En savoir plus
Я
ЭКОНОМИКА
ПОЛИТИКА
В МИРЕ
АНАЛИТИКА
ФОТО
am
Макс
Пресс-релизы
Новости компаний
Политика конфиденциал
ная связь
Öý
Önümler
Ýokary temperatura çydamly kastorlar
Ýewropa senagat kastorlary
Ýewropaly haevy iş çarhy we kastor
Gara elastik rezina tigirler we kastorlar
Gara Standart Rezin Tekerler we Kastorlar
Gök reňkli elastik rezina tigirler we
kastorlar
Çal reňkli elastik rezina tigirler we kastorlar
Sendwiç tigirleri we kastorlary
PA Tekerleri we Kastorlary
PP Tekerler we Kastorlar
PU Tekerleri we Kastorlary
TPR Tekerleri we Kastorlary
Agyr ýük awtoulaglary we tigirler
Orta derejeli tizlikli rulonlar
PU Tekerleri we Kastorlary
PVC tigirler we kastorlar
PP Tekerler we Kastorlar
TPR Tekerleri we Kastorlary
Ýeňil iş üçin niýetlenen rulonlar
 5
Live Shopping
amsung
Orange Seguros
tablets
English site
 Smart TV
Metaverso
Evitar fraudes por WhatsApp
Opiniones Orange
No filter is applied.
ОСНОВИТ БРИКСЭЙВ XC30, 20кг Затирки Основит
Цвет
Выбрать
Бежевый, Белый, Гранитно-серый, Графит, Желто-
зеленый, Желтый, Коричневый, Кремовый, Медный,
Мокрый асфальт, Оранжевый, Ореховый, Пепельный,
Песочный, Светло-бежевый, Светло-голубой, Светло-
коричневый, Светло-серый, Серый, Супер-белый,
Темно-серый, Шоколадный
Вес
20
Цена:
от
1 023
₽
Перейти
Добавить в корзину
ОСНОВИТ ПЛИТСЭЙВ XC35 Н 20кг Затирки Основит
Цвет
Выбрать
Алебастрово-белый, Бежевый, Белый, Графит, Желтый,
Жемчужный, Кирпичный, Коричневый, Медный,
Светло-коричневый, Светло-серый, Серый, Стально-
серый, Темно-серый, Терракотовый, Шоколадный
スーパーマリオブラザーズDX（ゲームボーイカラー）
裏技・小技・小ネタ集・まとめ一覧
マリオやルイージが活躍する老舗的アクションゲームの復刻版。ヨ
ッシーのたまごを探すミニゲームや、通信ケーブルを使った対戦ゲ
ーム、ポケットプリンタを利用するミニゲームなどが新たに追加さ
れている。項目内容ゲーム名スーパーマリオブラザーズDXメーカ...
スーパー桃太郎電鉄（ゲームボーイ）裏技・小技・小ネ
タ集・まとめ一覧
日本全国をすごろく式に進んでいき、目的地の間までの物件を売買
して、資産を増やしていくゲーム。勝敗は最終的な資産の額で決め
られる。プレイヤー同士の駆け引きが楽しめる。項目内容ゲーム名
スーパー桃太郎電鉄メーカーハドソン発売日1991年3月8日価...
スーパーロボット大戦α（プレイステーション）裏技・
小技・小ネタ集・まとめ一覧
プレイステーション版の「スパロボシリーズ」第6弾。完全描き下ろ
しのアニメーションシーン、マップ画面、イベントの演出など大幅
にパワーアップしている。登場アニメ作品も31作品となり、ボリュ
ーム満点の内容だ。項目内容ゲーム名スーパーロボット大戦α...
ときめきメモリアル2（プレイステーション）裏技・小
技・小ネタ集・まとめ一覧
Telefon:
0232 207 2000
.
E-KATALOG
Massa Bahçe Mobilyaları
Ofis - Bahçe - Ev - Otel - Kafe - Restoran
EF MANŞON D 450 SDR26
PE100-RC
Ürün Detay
..........
The problem => Copy each line from the records above that includes the string "Желтый".

Answer for the task =>
зеленый, Желтый, Коричневый, Кремовый, Медный,
Алебастрово-белый, Бежевый, Белый, Графит, Желтый,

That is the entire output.